December 8, 2016

USA: President Obama, Who illegally Invaded Libya, Lectures U.S. Congress On Constitutional War Powers.

The Washington Examiner, USA
written by Timothy P. Carney
Tuesday December 6, 2016

President Obama, who invaded Libya in 2011 without even asking for congressional approval, took the occasion on Tuesday — in his final 45 days in office — to lecture Washington about constitutional and democratic conduct of war.

"It is important for us to know what it is we are doing, and to have to explain what we are doing to the public," Obama said at MacDill Air Force base Tuesday afternoon. Obama in March 2011 announced the U.S. intervention in Libya by radio address, over the weekend, from overseas.
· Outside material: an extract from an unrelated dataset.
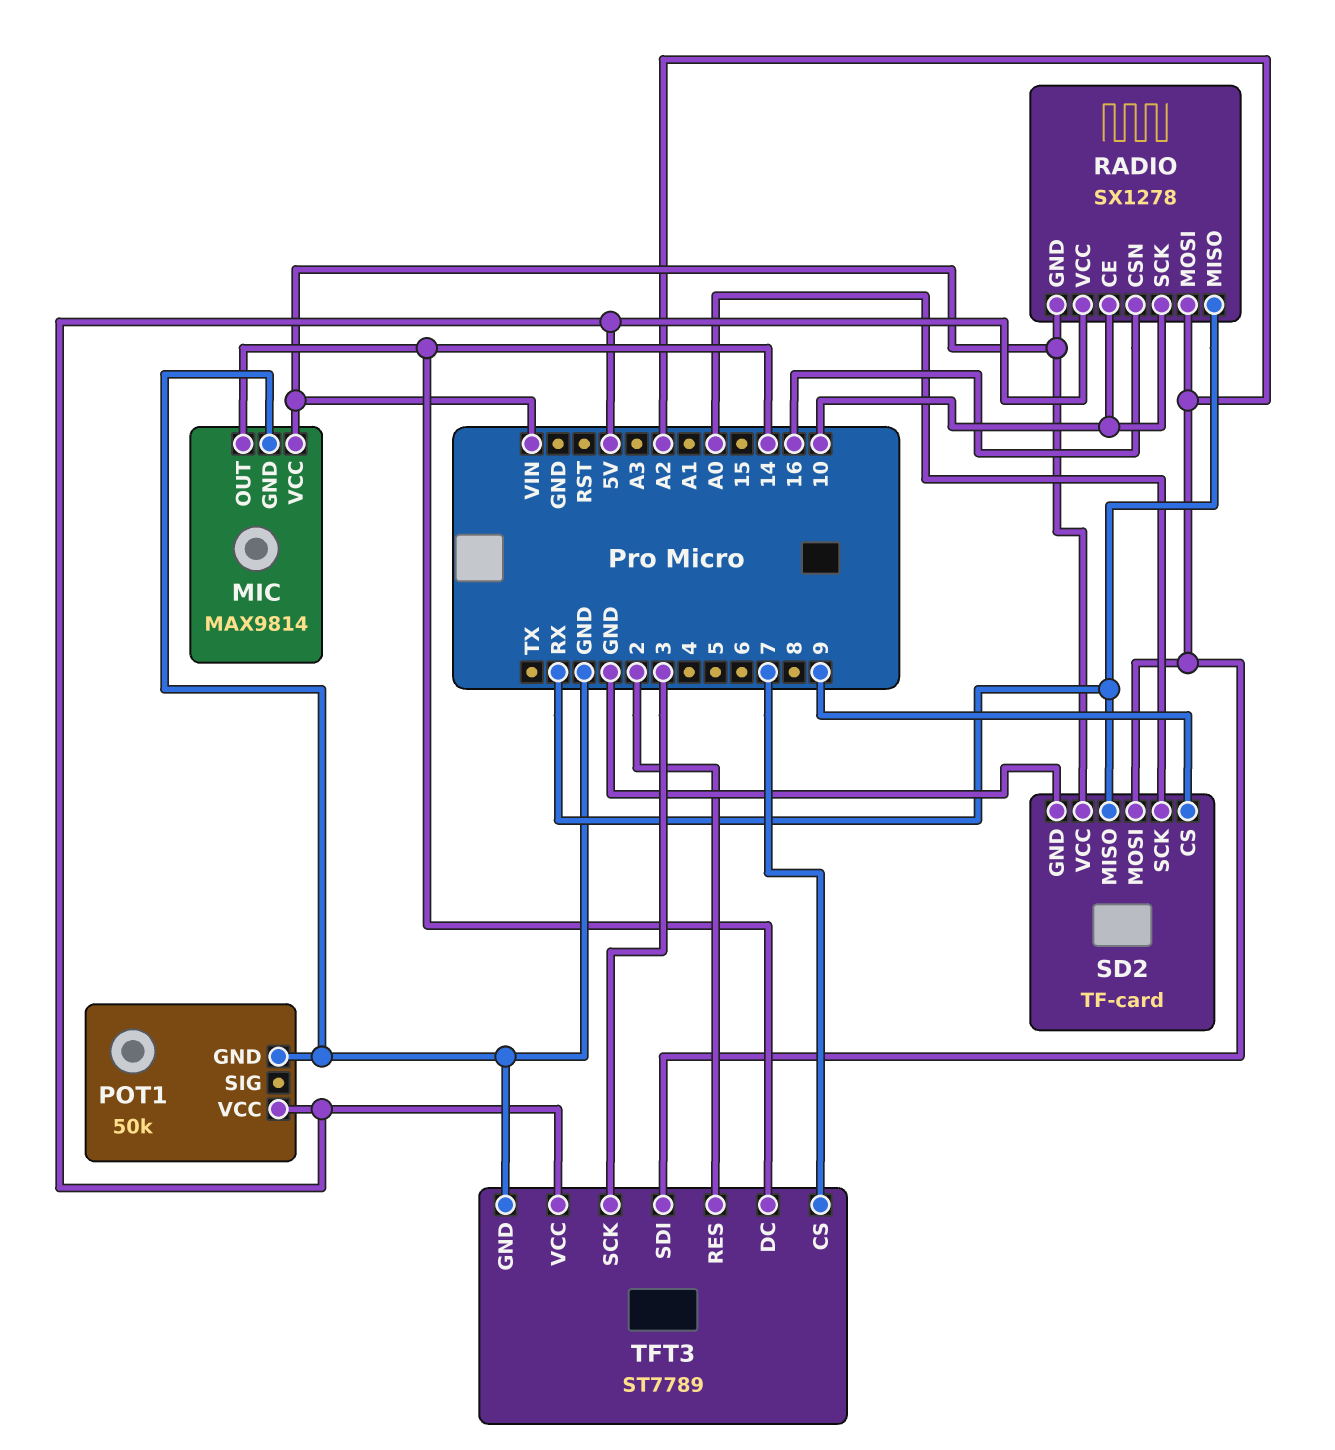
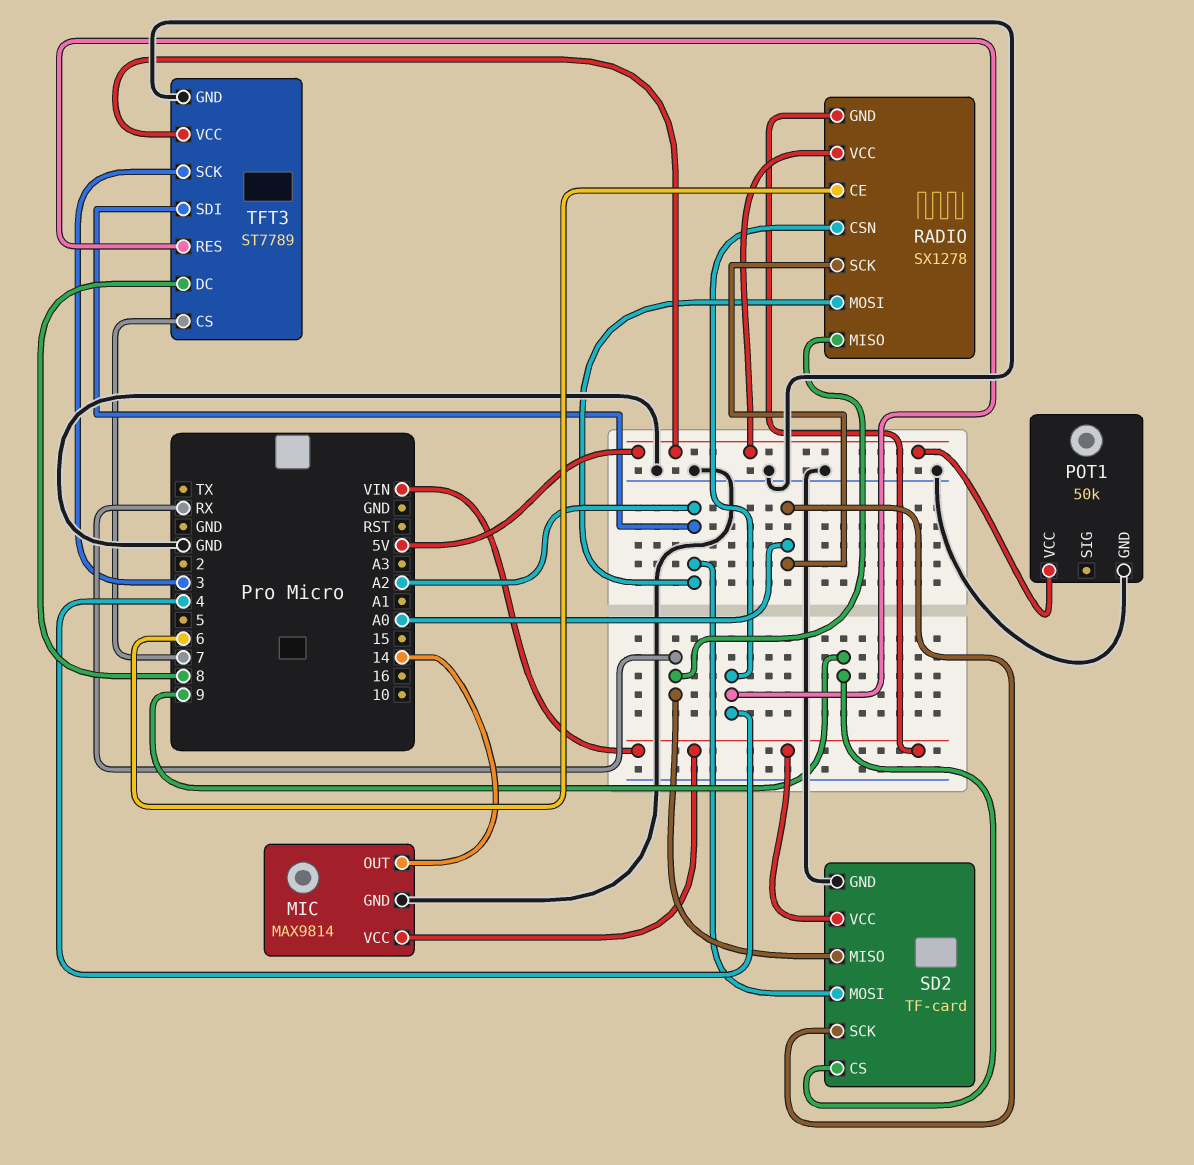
RADIO pin CE: 10 -> 6
RADIO pin CSN: 16 -> 4
RADIO pin SCK: 10 -> A0
TFT3 pin DC: 14 -> 8
TFT3 pin RES: 2 -> 4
"If a threat is serious enough to require the sacrifice of our men and women in uniform, then members of Congress should at least have the courage to make clear where they stand … by fulfilling their constitutional duty to authorize the use of force against the threats we face today."

Again, Obama never asked Congress for authorization to invade Libya.
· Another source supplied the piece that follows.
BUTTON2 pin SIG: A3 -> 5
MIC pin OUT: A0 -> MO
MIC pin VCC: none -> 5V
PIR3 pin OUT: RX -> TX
Libya wasn't the only war Obama waged without asking Congress first. Throughout his presidency, Obama waged a drone war in Pakistan and Yemen. He claimed authority for this war by citing the Authorization for Use of Military Force (AUMF), Congress passed in the days after the Sept. 11, 2001 terrorist attacks, authorizing President Bush's regime change in Afghanistan.
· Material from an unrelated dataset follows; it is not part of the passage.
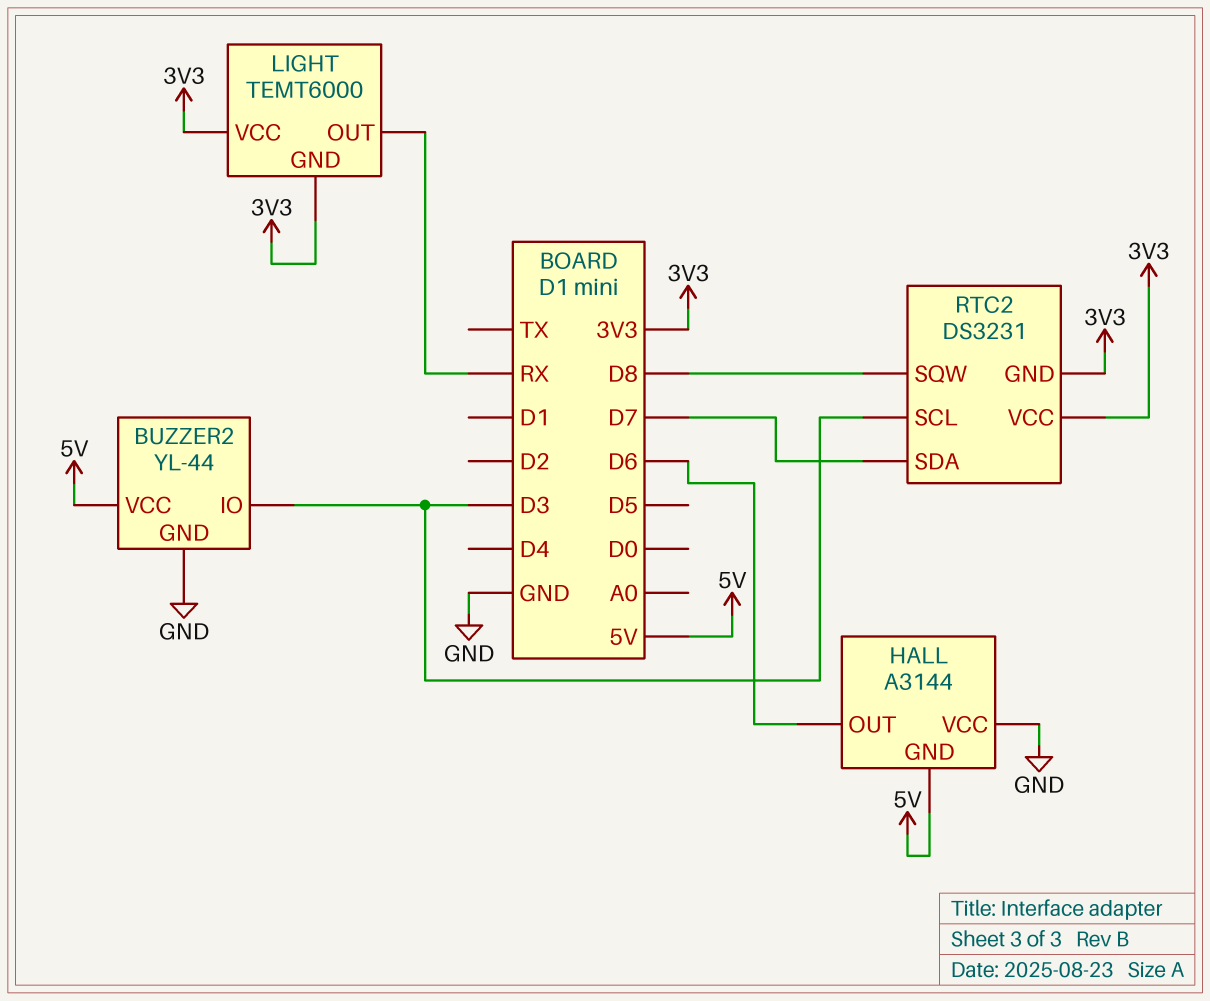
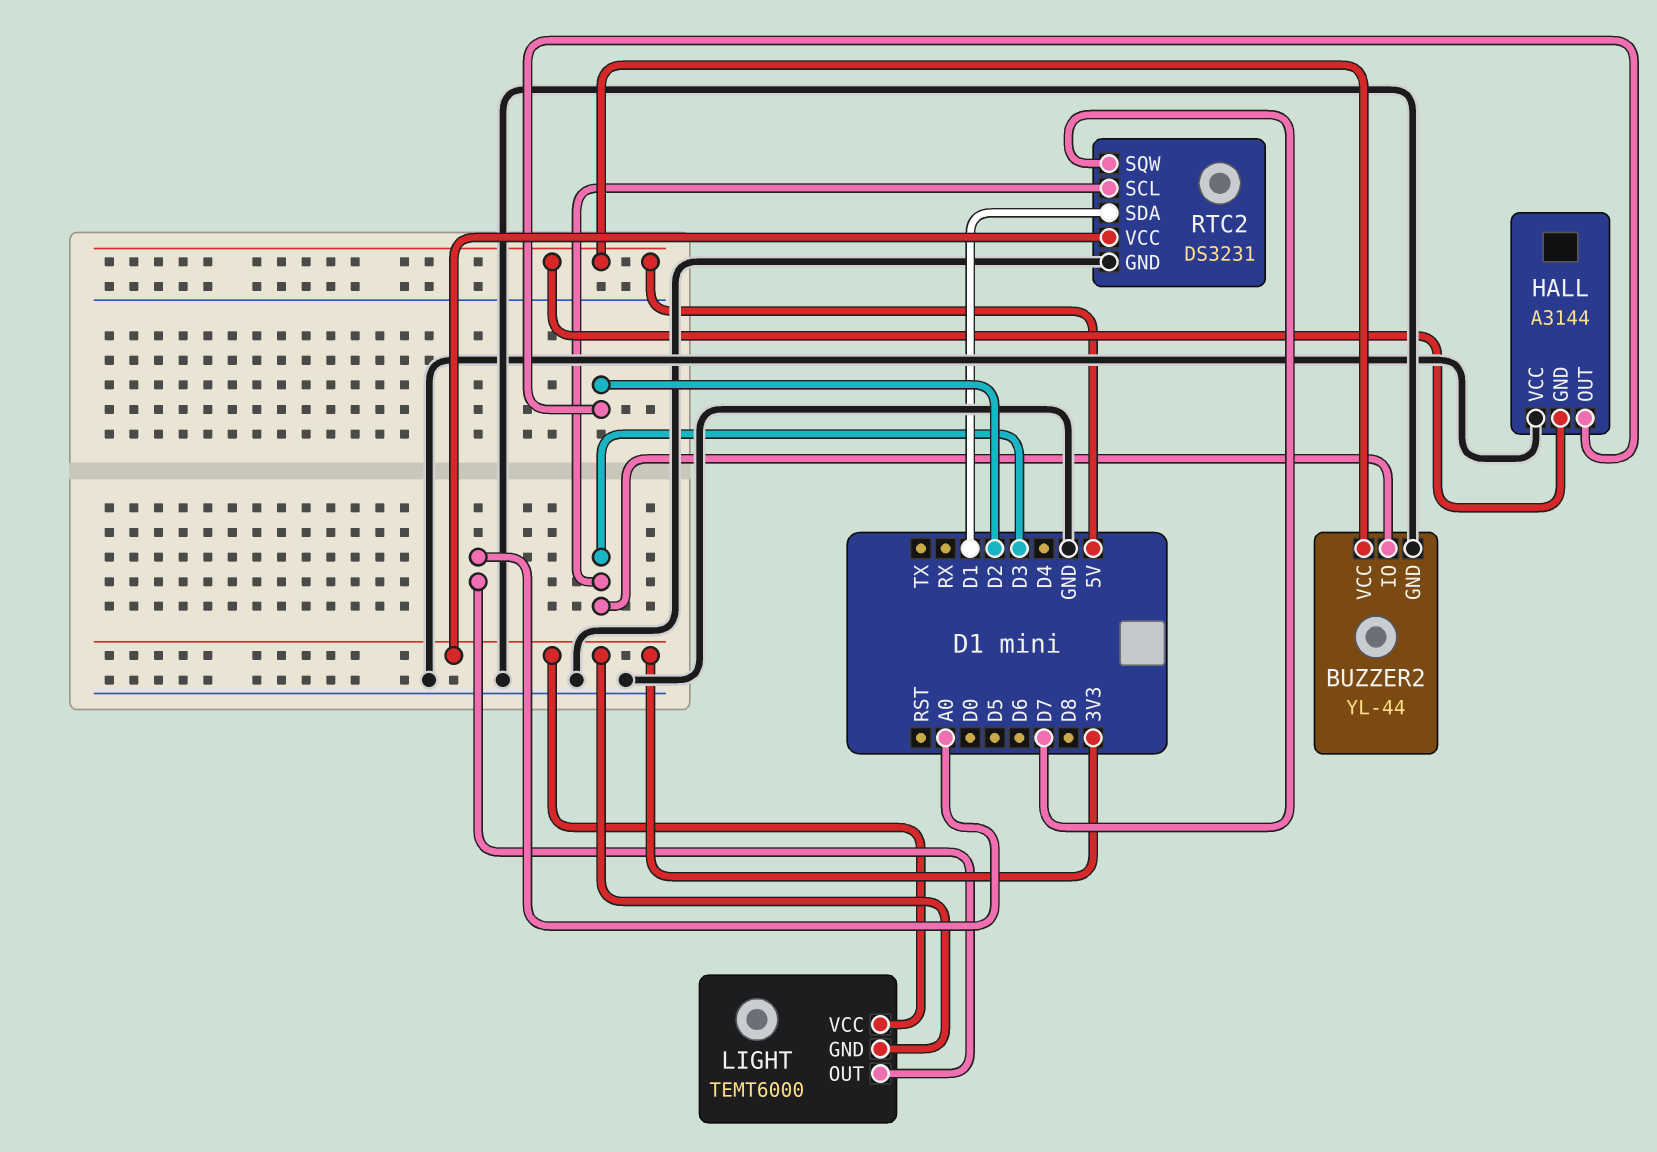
HALL pin OUT: D6 -> D2
LIGHT pin OUT: RX -> A0
RTC2 pin GND: 3V3 -> GND
RTC2 pin SDA: D7 -> D1
RTC2 pin SQW: D8 -> D7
Obama on Tuesday also said that the U.S. should avoid intervening in foreign countries' internal affairs, and when the intervention could leave things worse than we found them.

But that's a perfect description of his Libya war. Libya was engaged in a civil war, and Obama sent the U.S. military in to settle the war against dictator Moammar Gadhafi. In the wake of this regime change, Obama left a power vacuum that erupted in a terrorist attack at Benghazi killing four Americans. The result was a terrorist hotbed that has empowered the Islamic State.

Obama's speech Tuesday probably reflected his own foreign policy ideals — the ones he demonstrated while opposing the Iraq War in 2002 — but they clashed directly with his foreign policy practice.